#### [WORK REQUIRED]
As you restate the entries, keep every word intact and leave out whatever images they hold.

Stored items:
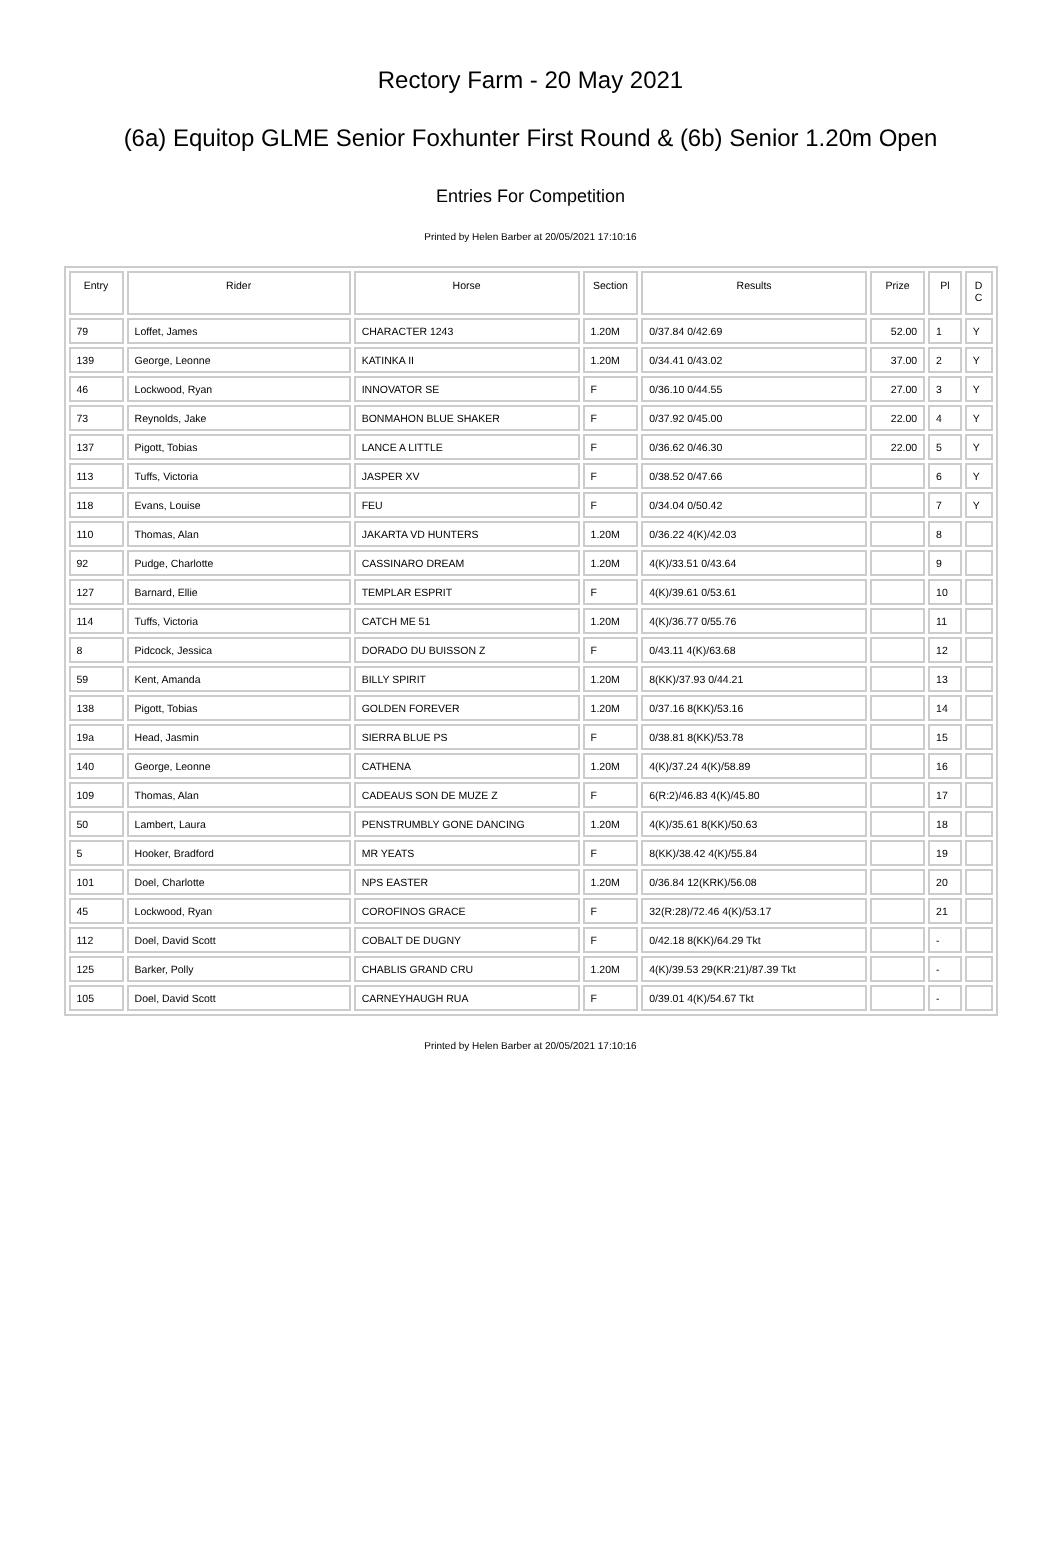Rectory Farm - 20 May 2021
(6a) Equitop GLME Senior Foxhunter First Round & (6b) Senior 1.20m Open
Entries For Competition
Printed by Helen Barber at 20/05/2021 17:10:16
| Entry | Rider | Horse | Section | Results | Prize | Pl | D C |
| --- | --- | --- | --- | --- | --- | --- | --- |
| 79 | Loffet, James | CHARACTER 1243 | 1.20M | 0/37.84 0/42.69 | 52.00 | 1 | Y |
| 139 | George, Leonne | KATINKA II | 1.20M | 0/34.41 0/43.02 | 37.00 | 2 | Y |
| 46 | Lockwood, Ryan | INNOVATOR SE | F | 0/36.10 0/44.55 | 27.00 | 3 | Y |
| 73 | Reynolds, Jake | BONMAHON BLUE SHAKER | F | 0/37.92 0/45.00 | 22.00 | 4 | Y |
| 137 | Pigott, Tobias | LANCE A LITTLE | F | 0/36.62 0/46.30 | 22.00 | 5 | Y |
| 113 | Tuffs, Victoria | JASPER XV | F | 0/38.52 0/47.66 | | 6 | Y |
| 118 | Evans, Louise | FEU | F | 0/34.04 0/50.42 | | 7 | Y |
| 110 | Thomas, Alan | JAKARTA VD HUNTERS | 1.20M | 0/36.22 4(K)/42.03 | | 8 | |
| 92 | Pudge, Charlotte | CASSINARO DREAM | 1.20M | 4(K)/33.51 0/43.64 | | 9 | |
| 127 | Barnard, Ellie | TEMPLAR ESPRIT | F | 4(K)/39.61 0/53.61 | | 10 | |
| 114 | Tuffs, Victoria | CATCH ME 51 | 1.20M | 4(K)/36.77 0/55.76 | | 11 | |
| 8 | Pidcock, Jessica | DORADO DU BUISSON Z | F | 0/43.11 4(K)/63.68 | | 12 | |
| 59 | Kent, Amanda | BILLY SPIRIT | 1.20M | 8(KK)/37.93 0/44.21 | | 13 | |
| 138 | Pigott, Tobias | GOLDEN FOREVER | 1.20M | 0/37.16 8(KK)/53.16 | | 14 | |
| 19a | Head, Jasmin | SIERRA BLUE PS | F | 0/38.81 8(KK)/53.78 | | 15 | |
| 140 | George, Leonne | CATHENA | 1.20M | 4(K)/37.24 4(K)/58.89 | | 16 | |
| 109 | Thomas, Alan | CADEAUS SON DE MUZE Z | F | 6(R:2)/46.83 4(K)/45.80 | | 17 | |
| 50 | Lambert, Laura | PENSTRUMBLY GONE DANCING | 1.20M | 4(K)/35.61 8(KK)/50.63 | | 18 | |
| 5 | Hooker, Bradford | MR YEATS | F | 8(KK)/38.42 4(K)/55.84 | | 19 | |
| 101 | Doel, Charlotte | NPS EASTER | 1.20M | 0/36.84 12(KRK)/56.08 | | 20 | |
| 45 | Lockwood, Ryan | COROFINOS GRACE | F | 32(R:28)/72.46 4(K)/53.17 | | 21 | |
| 112 | Doel, David Scott | COBALT DE DUGNY | F | 0/42.18 8(KK)/64.29 Tkt | | - | |
| 125 | Barker, Polly | CHABLIS GRAND CRU | 1.20M | 4(K)/39.53 29(KR:21)/87.39 Tkt | | - | |
| 105 | Doel, David Scott | CARNEYHAUGH RUA | F | 0/39.01 4(K)/54.67 Tkt | | - | |
Printed by Helen Barber at 20/05/2021 17:10:16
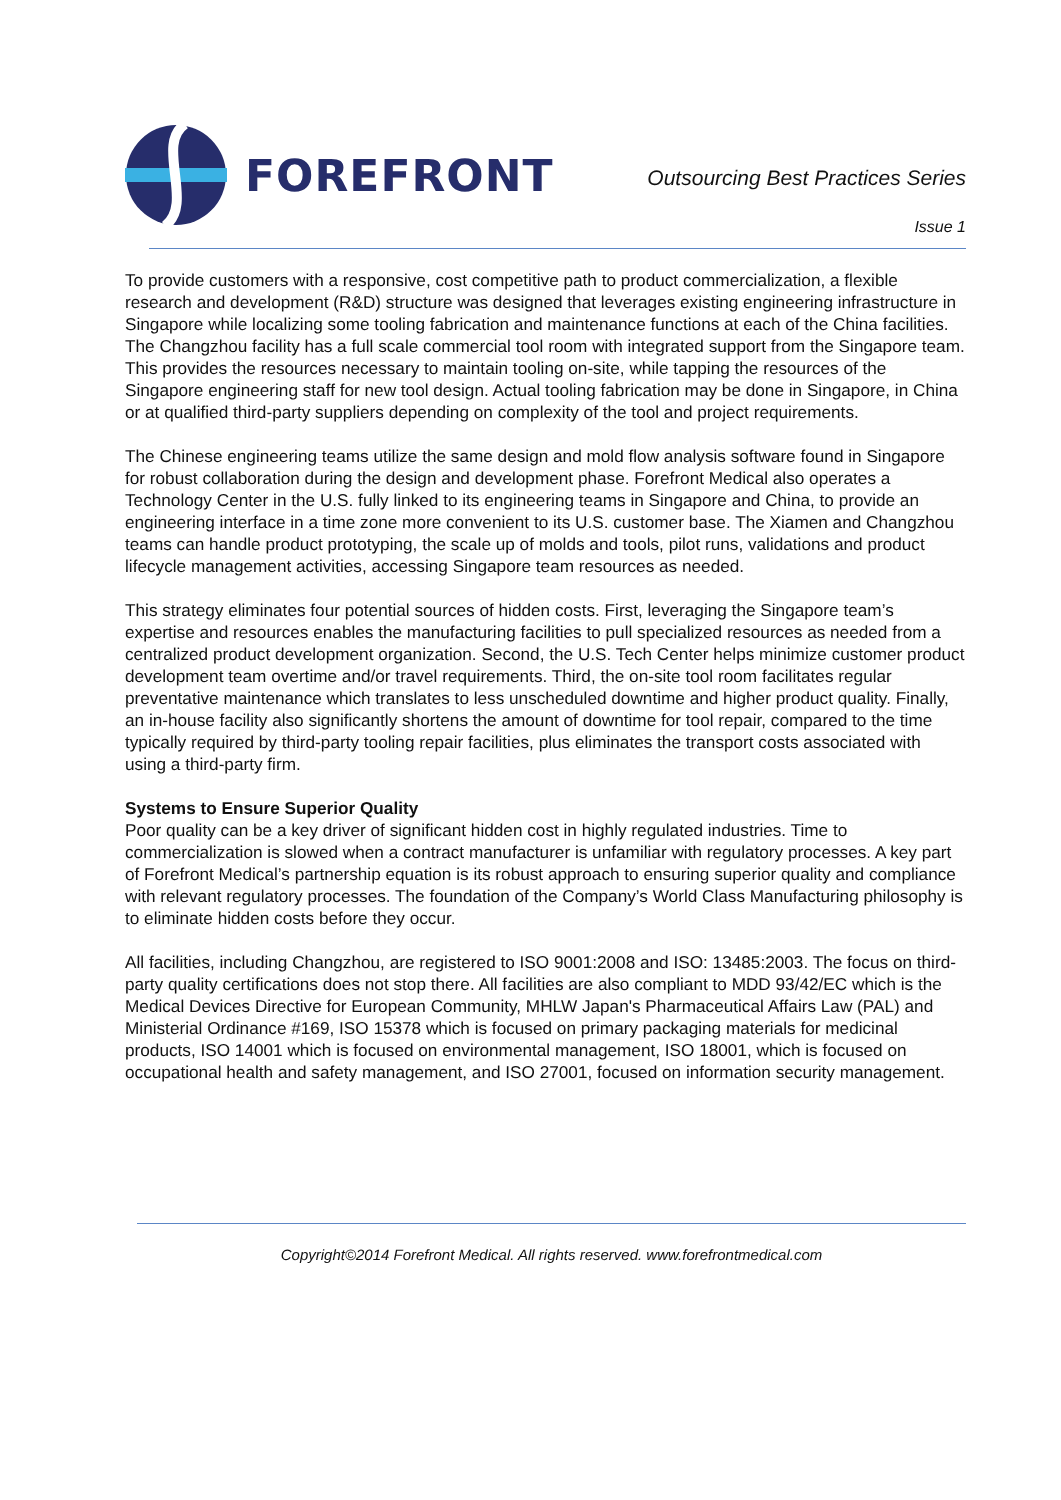FOREFRONT
Outsourcing Best Practices Series
Issue 1
To provide customers with a responsive, cost competitive path to product commercialization, a flexible research and development (R&D) structure was designed that leverages existing engineering infrastructure in Singapore while localizing some tooling fabrication and maintenance functions at each of the China facilities. The Changzhou facility has a full scale commercial tool room with integrated support from the Singapore team. This provides the resources necessary to maintain tooling on-site, while tapping the resources of the Singapore engineering staff for new tool design. Actual tooling fabrication may be done in Singapore, in China or at qualified third-party suppliers depending on complexity of the tool and project requirements.
The Chinese engineering teams utilize the same design and mold flow analysis software found in Singapore for robust collaboration during the design and development phase. Forefront Medical also operates a Technology Center in the U.S. fully linked to its engineering teams in Singapore and China, to provide an engineering interface in a time zone more convenient to its U.S. customer base. The Xiamen and Changzhou teams can handle product prototyping, the scale up of molds and tools, pilot runs, validations and product lifecycle management activities, accessing Singapore team resources as needed.
This strategy eliminates four potential sources of hidden costs. First, leveraging the Singapore team’s expertise and resources enables the manufacturing facilities to pull specialized resources as needed from a centralized product development organization. Second, the U.S. Tech Center helps minimize customer product development team overtime and/or travel requirements. Third, the on-site tool room facilitates regular preventative maintenance which translates to less unscheduled downtime and higher product quality. Finally, an in-house facility also significantly shortens the amount of downtime for tool repair, compared to the time typically required by third-party tooling repair facilities, plus eliminates the transport costs associated with using a third-party firm.
Systems to Ensure Superior Quality
Poor quality can be a key driver of significant hidden cost in highly regulated industries. Time to commercialization is slowed when a contract manufacturer is unfamiliar with regulatory processes. A key part of Forefront Medical’s partnership equation is its robust approach to ensuring superior quality and compliance with relevant regulatory processes. The foundation of the Company’s World Class Manufacturing philosophy is to eliminate hidden costs before they occur.
All facilities, including Changzhou, are registered to ISO 9001:2008 and ISO: 13485:2003. The focus on third-party quality certifications does not stop there. All facilities are also compliant to MDD 93/42/EC which is the Medical Devices Directive for European Community, MHLW Japan's Pharmaceutical Affairs Law (PAL) and Ministerial Ordinance #169, ISO 15378 which is focused on primary packaging materials for medicinal products, ISO 14001 which is focused on environmental management, ISO 18001, which is focused on occupational health and safety management, and ISO 27001, focused on information security management.
Copyright©2014 Forefront Medical. All rights reserved. www.forefrontmedical.com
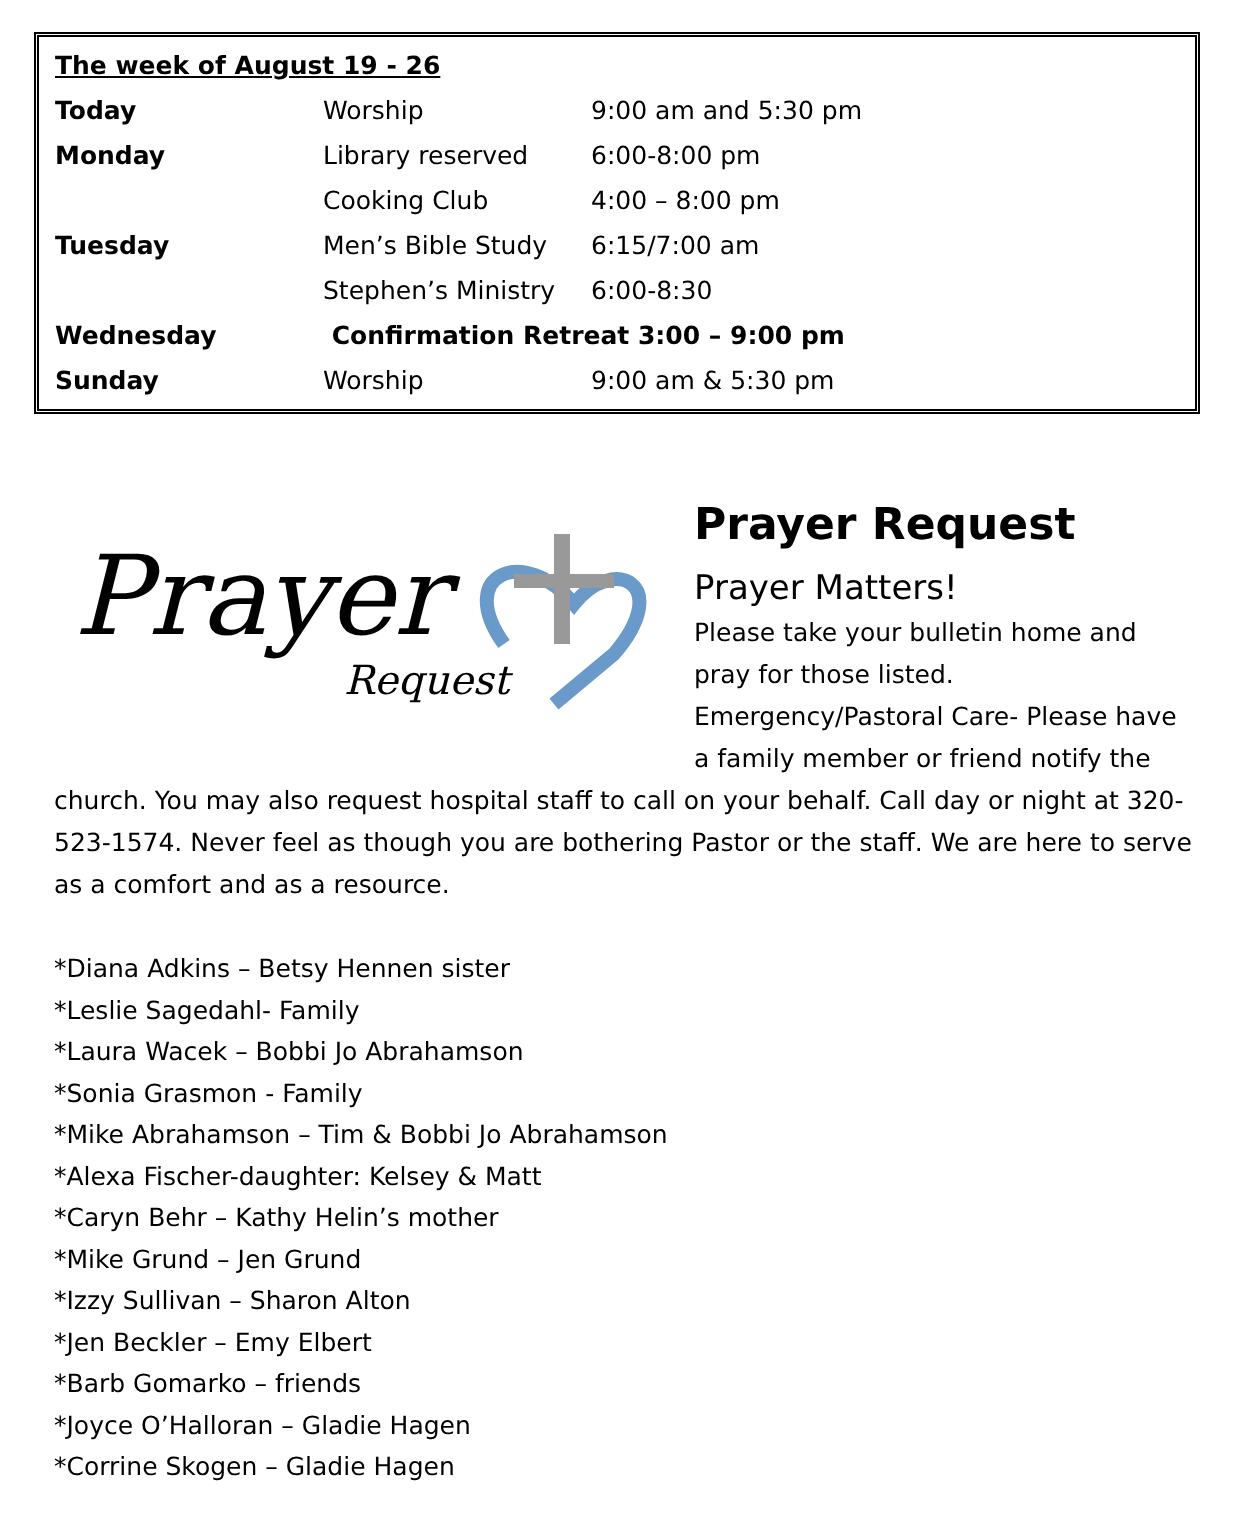| The week of August 19 - 26 | | |
| Today | Worship | 9:00 am and 5:30 pm |
| Monday | Library reserved | 6:00-8:00 pm |
| | Cooking Club | 4:00 – 8:00 pm |
| Tuesday | Men’s Bible Study | 6:15/7:00 am |
| | Stephen’s Ministry | 6:00-8:30 |
| Wednesday | Confirmation Retreat 3:00 – 9:00 pm | |
| Sunday | Worship | 9:00 am & 5:30 pm |
Prayer
Request
Prayer Request
Prayer Matters!
Please take your bulletin home and pray for those listed. Emergency/Pastoral Care- Please have a family member or friend notify the church. You may also request hospital staff to call on your behalf. Call day or night at 320- 523-1574. Never feel as though you are bothering Pastor or the staff. We are here to serve as a comfort and as a resource.
*Diana Adkins – Betsy Hennen sister
*Leslie Sagedahl- Family
*Laura Wacek – Bobbi Jo Abrahamson
*Sonia Grasmon - Family
*Mike Abrahamson – Tim & Bobbi Jo Abrahamson
*Alexa Fischer-daughter: Kelsey & Matt
*Caryn Behr – Kathy Helin’s mother
*Mike Grund – Jen Grund
*Izzy Sullivan – Sharon Alton
*Jen Beckler – Emy Elbert
*Barb Gomarko – friends
*Joyce O’Halloran – Gladie Hagen
*Corrine Skogen – Gladie Hagen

#### [EXPECTED ANSWER]
Rectory Farm - 20 May 2021
(6a) Equitop GLME Senior Foxhunter First Round & (6b) Senior 1.20m Open
Entries For Competition
Printed by Helen Barber at 20/05/2021 17:10:16
| Entry | Rider | Horse | Section | Results | Prize | Pl | D C |
| --- | --- | --- | --- | --- | --- | --- | --- |
| 79 | Loffet, James | CHARACTER 1243 | 1.20M | 0/37.84 0/42.69 | 52.00 | 1 | Y |
| 139 | George, Leonne | KATINKA II | 1.20M | 0/34.41 0/43.02 | 37.00 | 2 | Y |
| 46 | Lockwood, Ryan | INNOVATOR SE | F | 0/36.10 0/44.55 | 27.00 | 3 | Y |
| 73 | Reynolds, Jake | BONMAHON BLUE SHAKER | F | 0/37.92 0/45.00 | 22.00 | 4 | Y |
| 137 | Pigott, Tobias | LANCE A LITTLE | F | 0/36.62 0/46.30 | 22.00 | 5 | Y |
| 113 | Tuffs, Victoria | JASPER XV | F | 0/38.52 0/47.66 | | 6 | Y |
| 118 | Evans, Louise | FEU | F | 0/34.04 0/50.42 | | 7 | Y |
| 110 | Thomas, Alan | JAKARTA VD HUNTERS | 1.20M | 0/36.22 4(K)/42.03 | | 8 | |
| 92 | Pudge, Charlotte | CASSINARO DREAM | 1.20M | 4(K)/33.51 0/43.64 | | 9 | |
| 127 | Barnard, Ellie | TEMPLAR ESPRIT | F | 4(K)/39.61 0/53.61 | | 10 | |
| 114 | Tuffs, Victoria | CATCH ME 51 | 1.20M | 4(K)/36.77 0/55.76 | | 11 | |
| 8 | Pidcock, Jessica | DORADO DU BUISSON Z | F | 0/43.11 4(K)/63.68 | | 12 | |
| 59 | Kent, Amanda | BILLY SPIRIT | 1.20M | 8(KK)/37.93 0/44.21 | | 13 | |
| 138 | Pigott, Tobias | GOLDEN FOREVER | 1.20M | 0/37.16 8(KK)/53.16 | | 14 | |
| 19a | Head, Jasmin | SIERRA BLUE PS | F | 0/38.81 8(KK)/53.78 | | 15 | |
| 140 | George, Leonne | CATHENA | 1.20M | 4(K)/37.24 4(K)/58.89 | | 16 | |
| 109 | Thomas, Alan | CADEAUS SON DE MUZE Z | F | 6(R:2)/46.83 4(K)/45.80 | | 17 | |
| 50 | Lambert, Laura | PENSTRUMBLY GONE DANCING | 1.20M | 4(K)/35.61 8(KK)/50.63 | | 18 | |
| 5 | Hooker, Bradford | MR YEATS | F | 8(KK)/38.42 4(K)/55.84 | | 19 | |
| 101 | Doel, Charlotte | NPS EASTER | 1.20M | 0/36.84 12(KRK)/56.08 | | 20 | |
| 45 | Lockwood, Ryan | COROFINOS GRACE | F | 32(R:28)/72.46 4(K)/53.17 | | 21 | |
| 112 | Doel, David Scott | COBALT DE DUGNY | F | 0/42.18 8(KK)/64.29 Tkt | | - | |
| 125 | Barker, Polly | CHABLIS GRAND CRU | 1.20M | 4(K)/39.53 29(KR:21)/87.39 Tkt | | - | |
| 105 | Doel, David Scott | CARNEYHAUGH RUA | F | 0/39.01 4(K)/54.67 Tkt | | - | |
Printed by Helen Barber at 20/05/2021 17:10:16
FOREFRONT
Outsourcing Best Practices Series
Issue 1
To provide customers with a responsive, cost competitive path to product commercialization, a flexible research and development (R&D) structure was designed that leverages existing engineering infrastructure in Singapore while localizing some tooling fabrication and maintenance functions at each of the China facilities. The Changzhou facility has a full scale commercial tool room with integrated support from the Singapore team. This provides the resources necessary to maintain tooling on-site, while tapping the resources of the Singapore engineering staff for new tool design. Actual tooling fabrication may be done in Singapore, in China or at qualified third-party suppliers depending on complexity of the tool and project requirements.
The Chinese engineering teams utilize the same design and mold flow analysis software found in Singapore for robust collaboration during the design and development phase. Forefront Medical also operates a Technology Center in the U.S. fully linked to its engineering teams in Singapore and China, to provide an engineering interface in a time zone more convenient to its U.S. customer base. The Xiamen and Changzhou teams can handle product prototyping, the scale up of molds and tools, pilot runs, validations and product lifecycle management activities, accessing Singapore team resources as needed.
This strategy eliminates four potential sources of hidden costs. First, leveraging the Singapore team’s expertise and resources enables the manufacturing facilities to pull specialized resources as needed from a centralized product development organization. Second, the U.S. Tech Center helps minimize customer product development team overtime and/or travel requirements. Third, the on-site tool room facilitates regular preventative maintenance which translates to less unscheduled downtime and higher product quality. Finally, an in-house facility also significantly shortens the amount of downtime for tool repair, compared to the time typically required by third-party tooling repair facilities, plus eliminates the transport costs associated with using a third-party firm.
Systems to Ensure Superior Quality
Poor quality can be a key driver of significant hidden cost in highly regulated industries. Time to commercialization is slowed when a contract manufacturer is unfamiliar with regulatory processes. A key part of Forefront Medical’s partnership equation is its robust approach to ensuring superior quality and compliance with relevant regulatory processes. The foundation of the Company’s World Class Manufacturing philosophy is to eliminate hidden costs before they occur.
All facilities, including Changzhou, are registered to ISO 9001:2008 and ISO: 13485:2003. The focus on third-party quality certifications does not stop there. All facilities are also compliant to MDD 93/42/EC which is the Medical Devices Directive for European Community, MHLW Japan's Pharmaceutical Affairs Law (PAL) and Ministerial Ordinance #169, ISO 15378 which is focused on primary packaging materials for medicinal products, ISO 14001 which is focused on environmental management, ISO 18001, which is focused on occupational health and safety management, and ISO 27001, focused on information security management.
Copyright©2014 Forefront Medical. All rights reserved. www.forefrontmedical.com
| The week of August 19 - 26 | | |
| Today | Worship | 9:00 am and 5:30 pm |
| Monday | Library reserved | 6:00-8:00 pm |
| | Cooking Club | 4:00 – 8:00 pm |
| Tuesday | Men’s Bible Study | 6:15/7:00 am |
| | Stephen’s Ministry | 6:00-8:30 |
| Wednesday | Confirmation Retreat 3:00 – 9:00 pm | |
| Sunday | Worship | 9:00 am & 5:30 pm |
Prayer
Request
Prayer Request
Prayer Matters!
Please take your bulletin home and pray for those listed. Emergency/Pastoral Care- Please have a family member or friend notify the church. You may also request hospital staff to call on your behalf. Call day or night at 320- 523-1574. Never feel as though you are bothering Pastor or the staff. We are here to serve as a comfort and as a resource.
*Diana Adkins – Betsy Hennen sister
*Leslie Sagedahl- Family
*Laura Wacek – Bobbi Jo Abrahamson
*Sonia Grasmon - Family
*Mike Abrahamson – Tim & Bobbi Jo Abrahamson
*Alexa Fischer-daughter: Kelsey & Matt
*Caryn Behr – Kathy Helin’s mother
*Mike Grund – Jen Grund
*Izzy Sullivan – Sharon Alton
*Jen Beckler – Emy Elbert
*Barb Gomarko – friends
*Joyce O’Halloran – Gladie Hagen
*Corrine Skogen – Gladie Hagen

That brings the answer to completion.